DATA SEGMENT
Start of Block
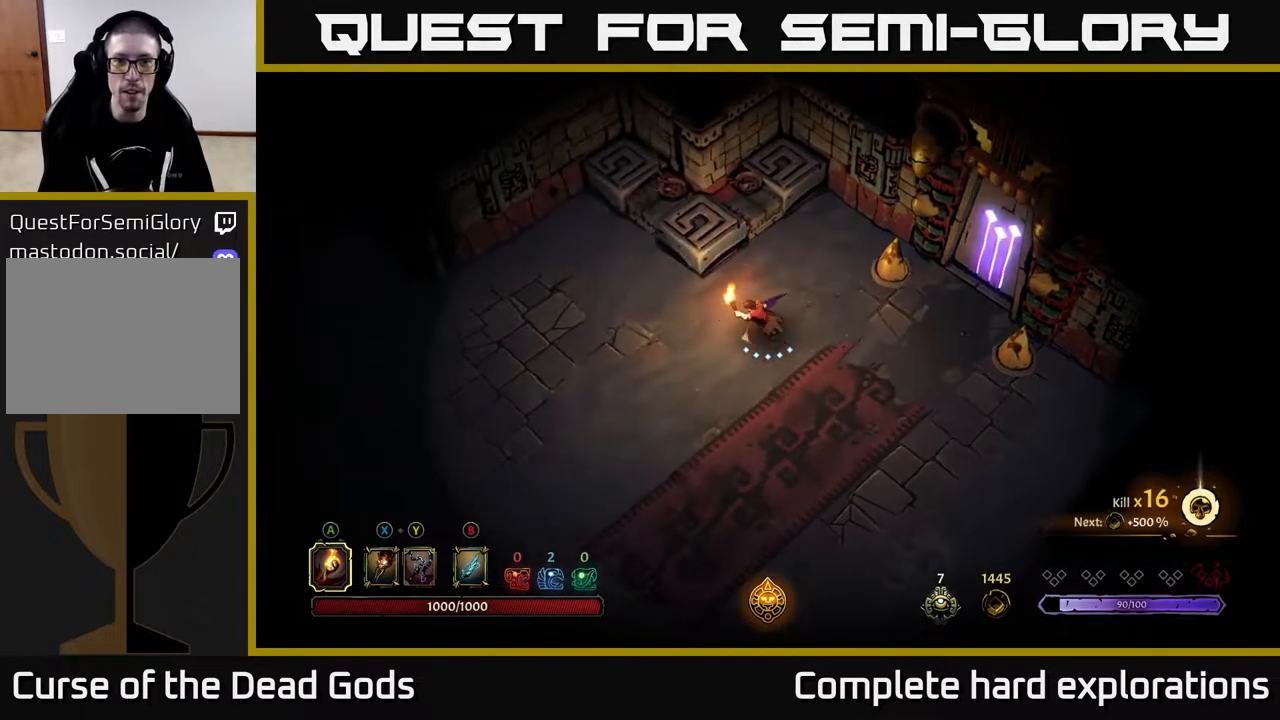
{"buttons": [], "left_stick": "right", "right_stick": "center", "events": [[100, "left_stick", "down-right"], [367, "left_stick", "right"]]}
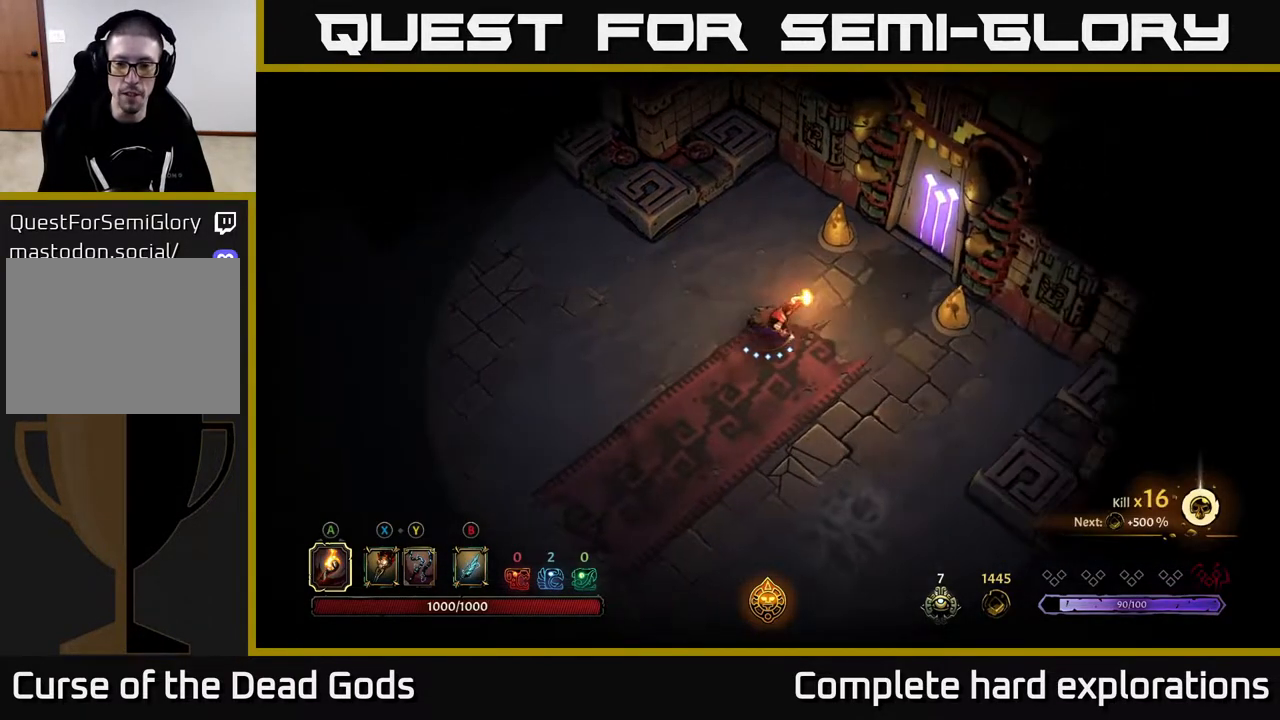
{"buttons": [], "left_stick": "up-right", "right_stick": "center", "events": [[383, "left_stick", "up-right"]]}
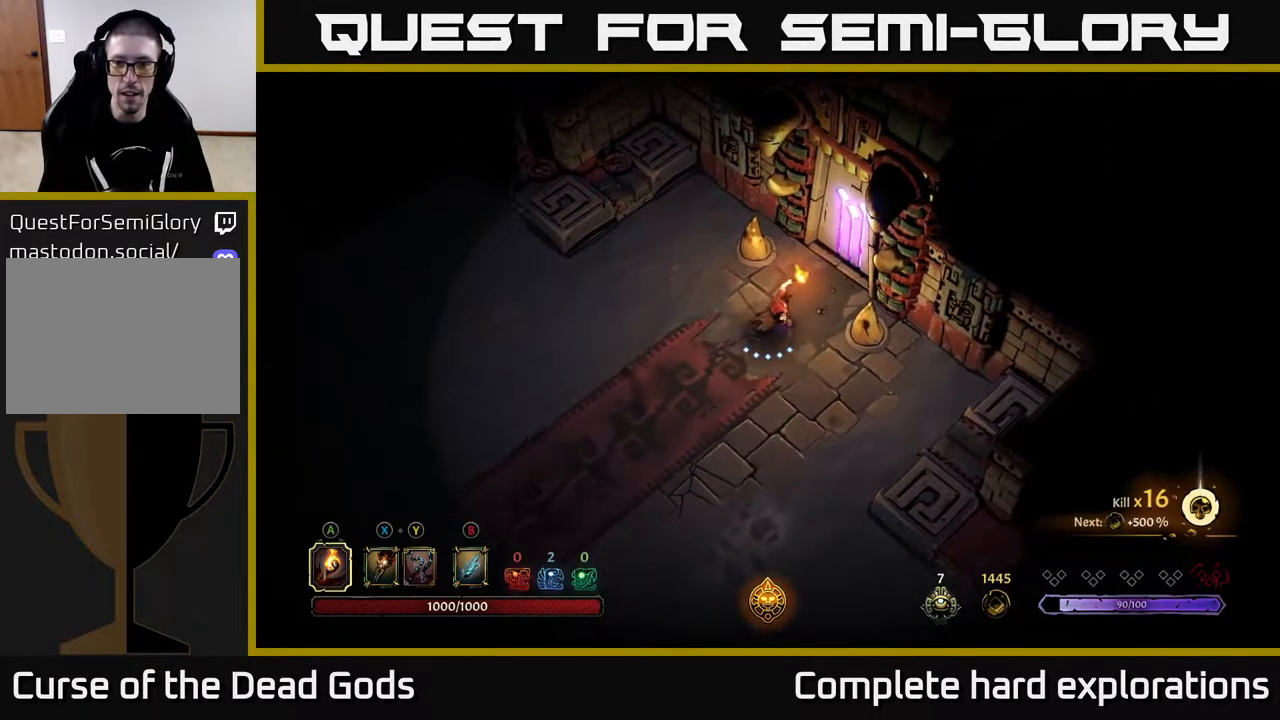
{"buttons": [], "left_stick": "center", "right_stick": "center", "events": [[467, "left_stick", "center"]]}
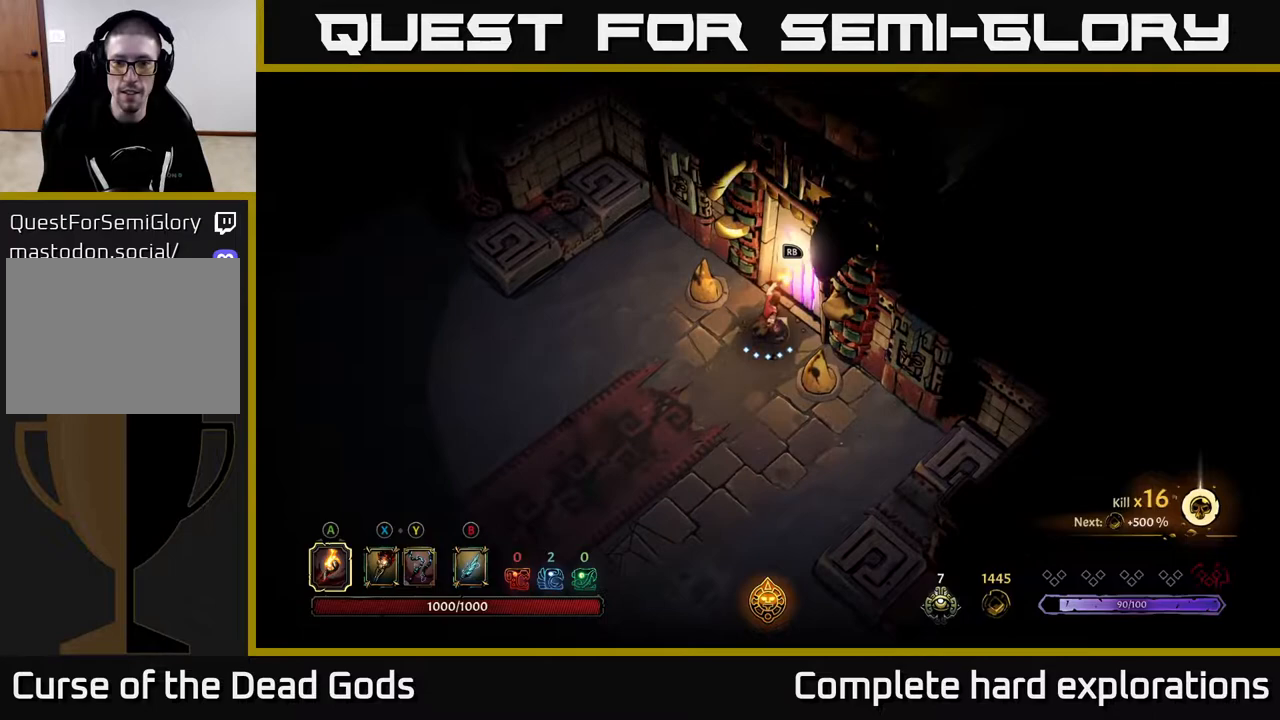
{"buttons": [], "left_stick": "center", "right_stick": "center", "events": [[400, "R1", "down"], [417, "R2", "down"], [433, "R2", "up"], [483, "R1", "up"]]}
End of Block
WORK ORDER
Only the text of the listing above should be copied, exactly and with pictures left out.

REPLY
{"buttons": [], "left_stick": "right", "right_stick": "center", "events": [[100, "left_stick", "down-right"], [367, "left_stick", "right"]]}
{"buttons": [], "left_stick": "up-right", "right_stick": "center", "events": [[383, "left_stick", "up-right"]]}
{"buttons": [], "left_stick": "center", "right_stick": "center", "events": [[467, "left_stick", "center"]]}
{"buttons": [], "left_stick": "center", "right_stick": "center", "events": [[400, "R1", "down"], [417, "R2", "down"], [433, "R2", "up"], [483, "R1", "up"]]}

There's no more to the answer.